** Task directions **
Copy exactly the line that contains "Get size of" plus all remaining lines of the data, and leave out every line before it.

** Available records **
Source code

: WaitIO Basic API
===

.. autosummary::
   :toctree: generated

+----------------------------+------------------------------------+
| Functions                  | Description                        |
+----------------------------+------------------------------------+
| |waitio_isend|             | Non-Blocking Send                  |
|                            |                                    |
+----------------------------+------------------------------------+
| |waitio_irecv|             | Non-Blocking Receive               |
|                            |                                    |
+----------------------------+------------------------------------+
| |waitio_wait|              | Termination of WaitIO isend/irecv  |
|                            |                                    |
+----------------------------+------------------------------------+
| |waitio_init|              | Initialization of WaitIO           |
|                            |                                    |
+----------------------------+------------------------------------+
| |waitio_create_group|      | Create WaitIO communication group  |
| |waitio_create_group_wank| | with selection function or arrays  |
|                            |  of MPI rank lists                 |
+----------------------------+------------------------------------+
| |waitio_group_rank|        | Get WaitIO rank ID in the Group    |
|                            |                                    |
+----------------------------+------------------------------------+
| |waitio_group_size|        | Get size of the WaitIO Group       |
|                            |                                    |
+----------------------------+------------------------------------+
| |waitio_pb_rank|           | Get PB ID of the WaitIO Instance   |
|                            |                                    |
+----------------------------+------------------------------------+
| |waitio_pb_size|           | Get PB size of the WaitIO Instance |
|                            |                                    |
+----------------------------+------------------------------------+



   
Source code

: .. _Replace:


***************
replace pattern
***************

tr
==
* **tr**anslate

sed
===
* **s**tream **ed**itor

** Task response **
| |waitio_group_size|        | Get size of the WaitIO Group       |
|                            |                                    |
+----------------------------+------------------------------------+
| |waitio_pb_rank|           | Get PB ID of the WaitIO Instance   |
|                            |                                    |
+----------------------------+------------------------------------+
| |waitio_pb_size|           | Get PB size of the WaitIO Instance |
|                            |                                    |
+----------------------------+------------------------------------+



   
Source code

: .. _Replace:


***************
replace pattern
***************

tr
==
* **tr**anslate

sed
===
* **s**tream **ed**itor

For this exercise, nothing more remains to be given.